The 29 defendants include the nation’s largest makers of opioids — such as Purdue Pharma, maker of OxyContin, which has already paid $635 million in criminal and civil penalties for misbranding its showcase product — and such household names as Walgreen’s, CVS and Walmart. They deny any role in creating or worsening the opioid epidemic.
The sweeping lawsuit, filed Thursday in Palm
Beach County Circuit Court, is an attempt to recover millions of dollars that the county has spent to cope with the epidemic’s ramifications — from emergency responses to overdoses, to an overwhelmed medical examiners’ office, to spikes in homelessness and foster care. And, in 2017, 600 opioid deaths.
Wisely, county commissioners forged ahead with the lawsuit despite reservations about one of the law firms spearheading the effort; those problems can be worked out later. The county has thus joined Delray Beach and Broward County as local entities taking aggressive legal action against businesses that have profited off the communities’ misery.
On Thursday, Attorney General Pam Bondi said that Florida, too, would file suit against the drug industry for its “bad behavior.” For the Republican leadership of the state to join Democratic-leaning South Florida would be a strong statement. And a fitting one. Statewide, the epidemic is showing no sign of abating. Last year, opioids were identified as either the cause of death or were present in the decedent’s system in 5,725 cases — a 35 percent increase over 2016.
Bondi could well use the Palm Beach County lawsuit as a template. In broad strokes and closely documented detail, it draws a portrait of a massive con job, cloaked in the trustworthy garb of a doctor’s white jacket.
For decades, the lawsuit argues, opioid painkillers were rightly feared for their potential for addiction. But starting in the 1990s, Purdue and the other drugmakers began spending hundreds of millions of dollars to convince doctors that opioids were safe: advertising in medical journals, planting fake medical literature, having supposedly unbiased speakers appear at physicians’ conferences who were actually paid by the drug companies.

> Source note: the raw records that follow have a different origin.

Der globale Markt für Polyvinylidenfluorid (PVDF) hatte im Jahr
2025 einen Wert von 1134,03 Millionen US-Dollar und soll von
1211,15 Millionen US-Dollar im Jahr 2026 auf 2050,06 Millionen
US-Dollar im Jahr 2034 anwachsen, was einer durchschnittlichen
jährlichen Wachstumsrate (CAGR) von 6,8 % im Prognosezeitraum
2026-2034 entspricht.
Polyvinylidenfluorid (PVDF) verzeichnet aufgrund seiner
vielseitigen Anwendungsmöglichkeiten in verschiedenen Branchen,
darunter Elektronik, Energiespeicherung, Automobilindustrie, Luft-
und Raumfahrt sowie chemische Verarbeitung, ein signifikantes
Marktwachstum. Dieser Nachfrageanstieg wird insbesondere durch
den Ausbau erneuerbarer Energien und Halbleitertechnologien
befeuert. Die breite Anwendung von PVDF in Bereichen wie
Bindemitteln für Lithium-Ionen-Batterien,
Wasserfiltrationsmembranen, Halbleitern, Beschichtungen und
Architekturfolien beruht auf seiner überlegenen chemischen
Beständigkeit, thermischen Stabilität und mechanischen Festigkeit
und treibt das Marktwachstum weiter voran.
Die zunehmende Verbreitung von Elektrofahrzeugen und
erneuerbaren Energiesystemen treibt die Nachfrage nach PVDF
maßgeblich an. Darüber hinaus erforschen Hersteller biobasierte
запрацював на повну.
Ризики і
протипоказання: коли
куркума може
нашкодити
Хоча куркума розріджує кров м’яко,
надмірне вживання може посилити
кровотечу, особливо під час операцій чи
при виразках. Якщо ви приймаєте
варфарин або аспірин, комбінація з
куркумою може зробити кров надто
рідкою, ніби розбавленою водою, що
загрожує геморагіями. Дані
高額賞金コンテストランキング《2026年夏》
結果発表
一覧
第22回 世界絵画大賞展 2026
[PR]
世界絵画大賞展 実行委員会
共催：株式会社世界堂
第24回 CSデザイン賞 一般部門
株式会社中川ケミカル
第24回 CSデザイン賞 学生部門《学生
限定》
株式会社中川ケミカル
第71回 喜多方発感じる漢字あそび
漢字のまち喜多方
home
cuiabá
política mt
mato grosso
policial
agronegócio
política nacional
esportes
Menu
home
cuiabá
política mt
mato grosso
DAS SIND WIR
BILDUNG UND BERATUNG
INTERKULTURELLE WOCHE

“Like cigarette manufacturers, which engaged in an industry-wide effort to misrepresent the safety and risks of smoking,” the lawsuit states, drug makers carried out “a common scheme to deceptively present the risks, benefits, and superiority of opioids to treat chronic pain.”
The results were wildly successful. “The United States is now awash in opioids. In 2012, health care providers wrote 259 million prescriptions for opioid painkillers — enough to medicate every adult in America around the clock for a month. Twenty percent of all doctors’ visits in 2010 resulted in the prescription of an opioid, nearly double the rate in 2000.”
And this meant incredible profits. “Together, opioids generated $8 billion in revenue for drug companies in 2012. Of that amount, $3.1 billion went to Purdue for its OxyContin sales. By 2015, sales of opioids grew further to approximately $9.6 billion.”
Among the defendants is Insys Therapeutics, which prosecutors have called “a criminal enterprise masquerading as a pharmaceutical company.” The Post’s John Pacenti and Holly Baltz have documented the seamy ways this firm peddled fentanyl, a synthetic painkiller 50 times more powerful than heroin.
The question in this case is simple. Can businesses that got wildly rich by deceptively expanding the use of opioid painkillers, or looking the other way while it was happening, be held accountable for the enormous harm they’ve done?
The answer is yes, a thousand times yes.
A portrait of a massive con job, cloaked in the trustworthy garb of a doctor’s white jacket.